In Vedanta, water is considered as substratum on which life subsists in this creation. Out of the primordial water sprang forth the embryonic state of the universe which solidified into earth. Thereafter, prajapati, the Creator, became tired and distressed because he separated himself from the Supreme Self, his abode, the stable of the sacrificial horse. His heat (taijas) and essence (rasa) then turned into fire.

MANTRA 3

After creation, both death and life principle, prana, became divided into threefold viz. the sun, aditya, (vital energy), fire, agni, (life) and air, vayu (space). The whole universe - the entire space with all its directions - is the cosmic body of self, the Atman. The mantra describes the different parts of the cosmic body as different directions of the universe.

MANTRA 4

Soon after the creation of cosmic organism, there followed creation of speech, union of speech and mind and creation of time. This is how the new-born baby in the form of universe sprang out of death. Every kind of life pre-supposes death as its cause just as the death of young age indicates the birth of old age. Death causes life to manifest as the saying “the child is the father of man” goes (the fatherhood is born out of the death of the childhood). The whole creation owes its origin to death. Death wanted to swallow the new-born babe because everything in the universe is always flying towards death (as Arjuna saw in the Viswa Rupa Darsana of The Lord in the XI Chapter of the Bhagavad Gita). The babe naturally cried in terror and the sound of that cry “bhan” became the first manifestation of speech.

MANTRA 5

Having manifested himself as time and space, He created the universe – Vedas, hymns, rituals, men and animals – by a combination of speech and mind (knowledge and will-power). The universe that emerged thereafter is like the cosmic body of the Self (Atman). Thus the process of creation is a form of his own self-expression. Whatever he projected, he was bent upon eating it. This statement indirectly means that whatever is born is subject to death.  This death is called aditi because it consumes all. He who knows that there is one all-pervading Consciousness in the entire cosmos becomes free from the clutches of birth and death which is metaphorically stated as becoming the eater of all the names and forms.

MANTRAS 6 & 7

These two mantras interpret the sacrificial horse and the asvamedha yajna. The performer of the horse sacrifice purifies the horse by means of specific rituals and then lets it free for one year. In the same way the man should seek to perform a greater sacrifice for which he has to cleanse his entire being – senses, mind and nature. The sacrificial horse signifies the individual soul and the horse sacrifice is a symbol of purifying one’s mind from its animal nature and making it fit for higher attainments. In other words, one should perform the horse sacrifice to conquer oneself rather than conquer the others.

CONCLUSION

Asvameha yajna is a symbolic representation of sacrificing and conquering self-interest. Such a sacrifice is like the sun which shines and gives light to all throughout the year. This section has used the imagery of the horse sacrifice for identification of the Cosmos and concludes with an analogy between the horse sacrifice ritual and self-sacrifice.

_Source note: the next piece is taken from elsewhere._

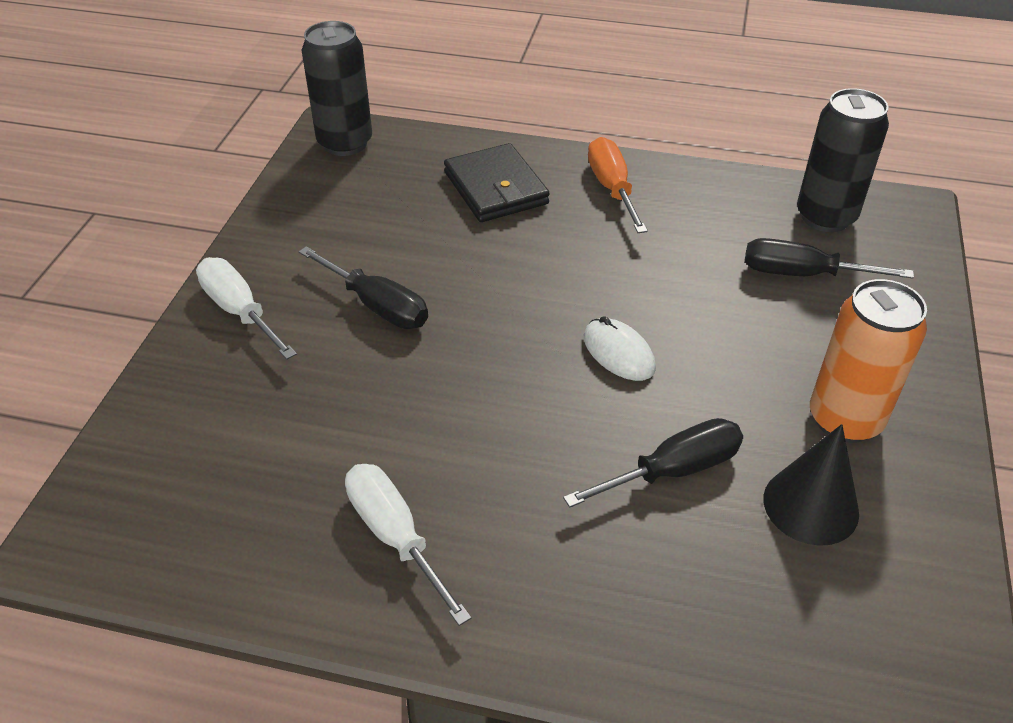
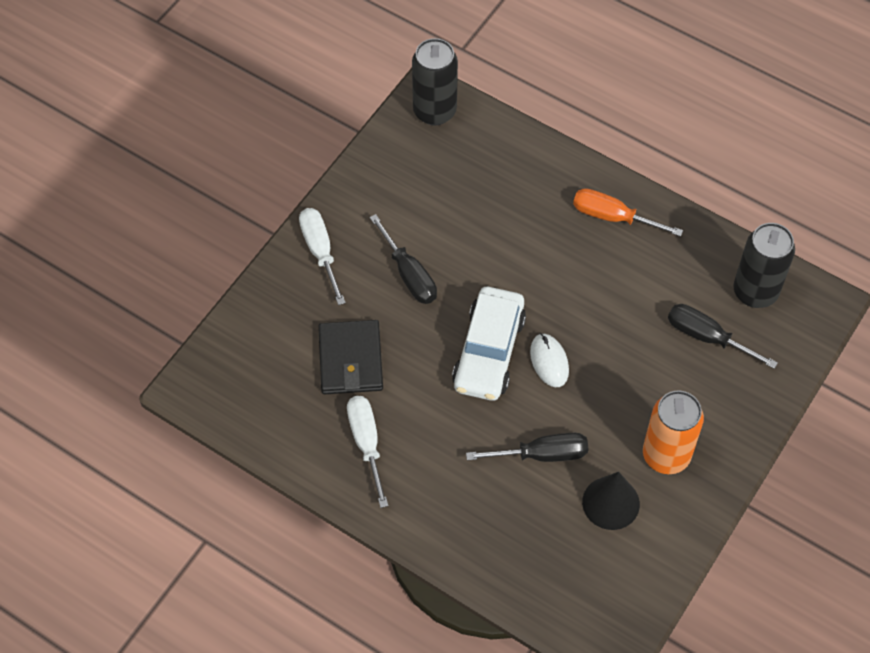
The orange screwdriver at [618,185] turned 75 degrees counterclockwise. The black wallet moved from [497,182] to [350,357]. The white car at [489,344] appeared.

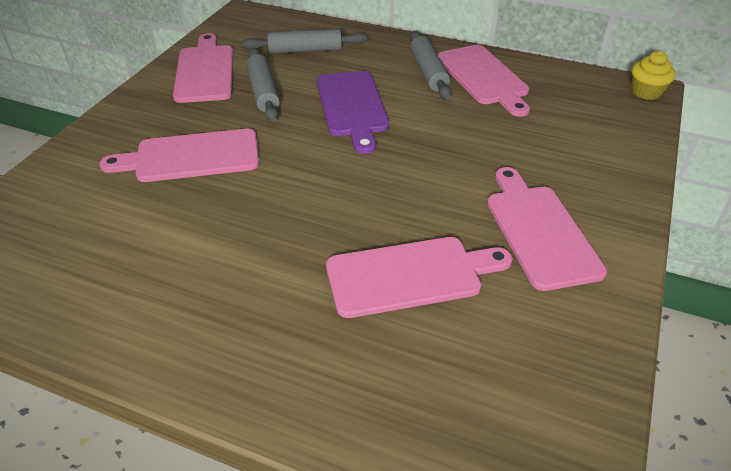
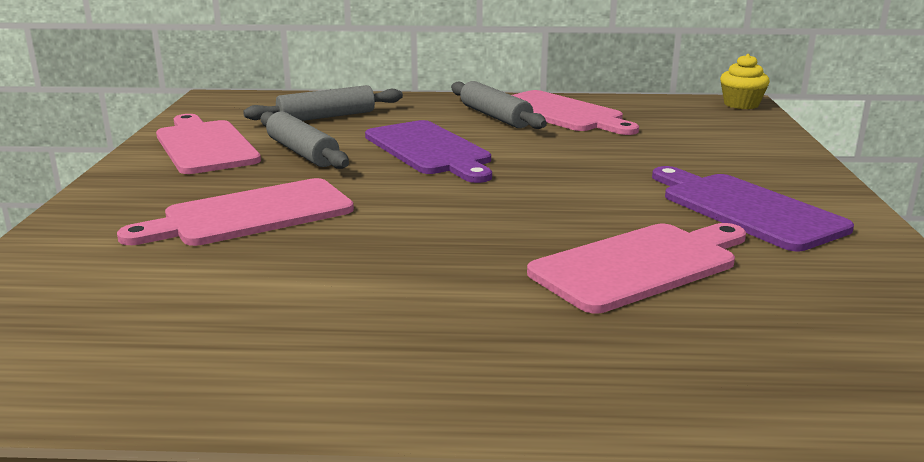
The pink cutting board at [547,229] became the purple cutting board at [753,208].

The creator created a cosmic body out of himself through austerities and meditation. Thereafter he offered it as an oblation to himself. A horse is a symbol of that cosmic body. The implied message is that one should gain self-mastery by developing a spirit of sacrificing self-interest. Thus the sage of the Upanishad put the high philosophical truth in an aphoristic style. An important point that flows graphically from this section is that everything born in this universe is mortal, a food for Death.